─── Record extracts ───

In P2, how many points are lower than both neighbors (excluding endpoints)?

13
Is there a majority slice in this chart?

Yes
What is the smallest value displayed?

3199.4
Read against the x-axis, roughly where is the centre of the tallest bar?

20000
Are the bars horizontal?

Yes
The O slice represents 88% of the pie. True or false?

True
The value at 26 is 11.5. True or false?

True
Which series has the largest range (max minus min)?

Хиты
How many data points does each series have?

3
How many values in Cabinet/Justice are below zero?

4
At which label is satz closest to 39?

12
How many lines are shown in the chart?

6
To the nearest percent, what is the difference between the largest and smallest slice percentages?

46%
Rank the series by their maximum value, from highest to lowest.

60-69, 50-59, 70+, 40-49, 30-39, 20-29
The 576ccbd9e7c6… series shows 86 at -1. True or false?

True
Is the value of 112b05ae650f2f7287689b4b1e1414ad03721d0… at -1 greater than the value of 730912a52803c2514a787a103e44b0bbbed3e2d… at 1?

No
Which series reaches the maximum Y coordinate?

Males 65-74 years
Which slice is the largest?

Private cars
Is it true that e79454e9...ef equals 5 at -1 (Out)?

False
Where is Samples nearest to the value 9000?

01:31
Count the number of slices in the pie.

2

───

Work to be completed »
Pull out every line of the items above that contains the word "nearest".

Reply to the task »
To the nearest percent, what is the difference between the largest and smallest slice percentages?
Where is Samples nearest to the value 9000?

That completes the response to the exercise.